Task data.

_____

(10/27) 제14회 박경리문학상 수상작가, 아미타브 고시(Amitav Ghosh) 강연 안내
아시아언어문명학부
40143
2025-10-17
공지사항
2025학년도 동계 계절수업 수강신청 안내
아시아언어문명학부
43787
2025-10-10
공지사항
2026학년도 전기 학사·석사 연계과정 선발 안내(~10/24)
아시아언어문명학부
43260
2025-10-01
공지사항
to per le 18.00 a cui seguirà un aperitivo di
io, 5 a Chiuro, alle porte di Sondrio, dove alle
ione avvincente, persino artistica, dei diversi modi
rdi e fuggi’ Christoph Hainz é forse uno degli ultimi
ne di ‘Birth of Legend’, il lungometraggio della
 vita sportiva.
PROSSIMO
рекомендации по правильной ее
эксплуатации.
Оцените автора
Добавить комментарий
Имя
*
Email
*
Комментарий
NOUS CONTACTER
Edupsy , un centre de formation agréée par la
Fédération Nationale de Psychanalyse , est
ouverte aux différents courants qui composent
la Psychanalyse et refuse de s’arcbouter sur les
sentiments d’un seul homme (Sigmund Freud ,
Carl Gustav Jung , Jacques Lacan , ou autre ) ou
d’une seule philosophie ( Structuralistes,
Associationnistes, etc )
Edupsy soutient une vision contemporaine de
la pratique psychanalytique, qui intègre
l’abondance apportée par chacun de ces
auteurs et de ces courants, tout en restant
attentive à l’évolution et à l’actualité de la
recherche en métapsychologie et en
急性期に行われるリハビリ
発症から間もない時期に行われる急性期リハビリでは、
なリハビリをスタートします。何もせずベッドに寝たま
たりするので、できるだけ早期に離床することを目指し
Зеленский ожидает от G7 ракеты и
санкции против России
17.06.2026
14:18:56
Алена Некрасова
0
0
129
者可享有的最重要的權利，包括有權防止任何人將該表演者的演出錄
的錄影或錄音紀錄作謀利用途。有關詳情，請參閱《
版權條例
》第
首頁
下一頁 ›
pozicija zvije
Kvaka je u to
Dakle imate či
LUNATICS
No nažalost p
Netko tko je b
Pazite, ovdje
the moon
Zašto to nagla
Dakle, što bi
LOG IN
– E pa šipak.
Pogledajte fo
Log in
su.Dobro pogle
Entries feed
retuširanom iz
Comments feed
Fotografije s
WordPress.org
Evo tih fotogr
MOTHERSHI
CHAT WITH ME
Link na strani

_____

Task to complete. If a line in the records above holds the string "Edupsy", copy it.

Task result.
Edupsy , un centre de formation agréée par la
Edupsy soutient une vision contemporaine de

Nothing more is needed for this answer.